- **Data extract**
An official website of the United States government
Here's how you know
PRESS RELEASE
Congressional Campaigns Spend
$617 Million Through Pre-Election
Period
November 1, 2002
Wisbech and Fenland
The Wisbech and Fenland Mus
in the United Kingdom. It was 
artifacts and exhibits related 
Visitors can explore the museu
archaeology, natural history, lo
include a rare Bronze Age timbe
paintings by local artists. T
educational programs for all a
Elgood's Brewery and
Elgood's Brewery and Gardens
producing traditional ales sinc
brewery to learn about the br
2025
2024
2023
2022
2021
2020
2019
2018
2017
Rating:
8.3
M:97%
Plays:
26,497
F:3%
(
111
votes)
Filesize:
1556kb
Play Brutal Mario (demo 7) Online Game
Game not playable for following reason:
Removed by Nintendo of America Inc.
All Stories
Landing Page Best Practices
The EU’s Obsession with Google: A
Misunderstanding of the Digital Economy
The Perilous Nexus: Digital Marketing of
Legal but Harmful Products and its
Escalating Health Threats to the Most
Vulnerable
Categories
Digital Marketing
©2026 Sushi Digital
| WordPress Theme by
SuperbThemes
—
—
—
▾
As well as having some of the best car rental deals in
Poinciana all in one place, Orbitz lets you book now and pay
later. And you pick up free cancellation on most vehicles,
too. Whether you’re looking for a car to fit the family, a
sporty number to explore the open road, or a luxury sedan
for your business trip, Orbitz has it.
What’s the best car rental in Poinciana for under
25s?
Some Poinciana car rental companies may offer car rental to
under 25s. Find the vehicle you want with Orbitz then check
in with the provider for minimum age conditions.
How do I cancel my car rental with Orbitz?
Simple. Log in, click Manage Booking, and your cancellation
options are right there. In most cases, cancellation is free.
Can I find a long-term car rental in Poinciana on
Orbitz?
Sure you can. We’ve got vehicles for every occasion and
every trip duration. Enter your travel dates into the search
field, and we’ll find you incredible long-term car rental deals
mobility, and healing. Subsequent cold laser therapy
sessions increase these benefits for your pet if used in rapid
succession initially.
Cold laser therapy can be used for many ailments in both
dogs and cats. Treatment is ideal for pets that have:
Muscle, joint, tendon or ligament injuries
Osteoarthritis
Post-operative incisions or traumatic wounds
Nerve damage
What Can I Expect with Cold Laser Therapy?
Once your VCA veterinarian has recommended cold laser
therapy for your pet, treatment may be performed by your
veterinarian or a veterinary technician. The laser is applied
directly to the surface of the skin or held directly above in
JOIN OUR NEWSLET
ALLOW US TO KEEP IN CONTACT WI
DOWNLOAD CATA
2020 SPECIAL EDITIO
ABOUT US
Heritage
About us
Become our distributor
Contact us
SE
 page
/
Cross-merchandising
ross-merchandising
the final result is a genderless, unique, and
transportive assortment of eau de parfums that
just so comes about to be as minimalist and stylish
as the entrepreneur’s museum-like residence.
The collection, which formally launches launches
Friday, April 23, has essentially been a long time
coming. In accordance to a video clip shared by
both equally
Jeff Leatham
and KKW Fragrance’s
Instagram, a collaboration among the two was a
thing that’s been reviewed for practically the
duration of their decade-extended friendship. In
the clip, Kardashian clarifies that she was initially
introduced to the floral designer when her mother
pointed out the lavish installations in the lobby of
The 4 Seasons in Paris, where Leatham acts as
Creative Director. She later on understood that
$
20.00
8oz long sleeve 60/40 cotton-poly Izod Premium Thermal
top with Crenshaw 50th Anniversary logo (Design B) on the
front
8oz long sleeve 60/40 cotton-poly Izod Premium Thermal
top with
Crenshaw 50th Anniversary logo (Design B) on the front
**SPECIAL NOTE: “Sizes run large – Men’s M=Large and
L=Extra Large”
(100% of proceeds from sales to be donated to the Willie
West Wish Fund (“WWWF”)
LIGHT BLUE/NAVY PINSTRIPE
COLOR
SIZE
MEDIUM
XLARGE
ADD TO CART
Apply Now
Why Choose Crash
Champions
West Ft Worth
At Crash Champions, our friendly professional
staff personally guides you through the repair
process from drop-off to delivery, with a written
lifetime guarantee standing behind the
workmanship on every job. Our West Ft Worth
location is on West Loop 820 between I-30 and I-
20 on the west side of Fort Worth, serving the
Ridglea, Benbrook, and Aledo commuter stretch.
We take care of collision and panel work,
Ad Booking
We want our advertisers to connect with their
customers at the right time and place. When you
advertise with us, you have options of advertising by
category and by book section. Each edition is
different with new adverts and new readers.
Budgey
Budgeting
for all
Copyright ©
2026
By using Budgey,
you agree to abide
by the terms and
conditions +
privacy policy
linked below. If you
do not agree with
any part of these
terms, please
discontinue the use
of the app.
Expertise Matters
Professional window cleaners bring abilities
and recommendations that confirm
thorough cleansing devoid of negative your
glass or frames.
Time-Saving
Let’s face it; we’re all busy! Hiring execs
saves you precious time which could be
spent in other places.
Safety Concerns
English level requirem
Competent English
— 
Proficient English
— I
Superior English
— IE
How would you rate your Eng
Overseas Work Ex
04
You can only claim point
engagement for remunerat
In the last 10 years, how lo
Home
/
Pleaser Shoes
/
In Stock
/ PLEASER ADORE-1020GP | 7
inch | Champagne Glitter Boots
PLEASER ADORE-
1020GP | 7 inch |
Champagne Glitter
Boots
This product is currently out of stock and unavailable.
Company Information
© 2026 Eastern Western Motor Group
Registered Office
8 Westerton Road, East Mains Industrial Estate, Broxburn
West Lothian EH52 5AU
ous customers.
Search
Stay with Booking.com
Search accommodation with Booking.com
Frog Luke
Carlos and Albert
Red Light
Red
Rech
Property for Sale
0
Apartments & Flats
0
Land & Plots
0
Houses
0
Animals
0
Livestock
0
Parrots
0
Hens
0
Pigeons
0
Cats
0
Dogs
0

- **Problem description**
Starting at the top of the data above, repeat every line exactly until the line containing "artifacts and exhibits related" has been given, then stop.

- **Answer to this problem**
An official website of the United States government
Here's how you know
PRESS RELEASE
Congressional Campaigns Spend
$617 Million Through Pre-Election
Period
November 1, 2002
Wisbech and Fenland
The Wisbech and Fenland Mus
in the United Kingdom. It was 
artifacts and exhibits related 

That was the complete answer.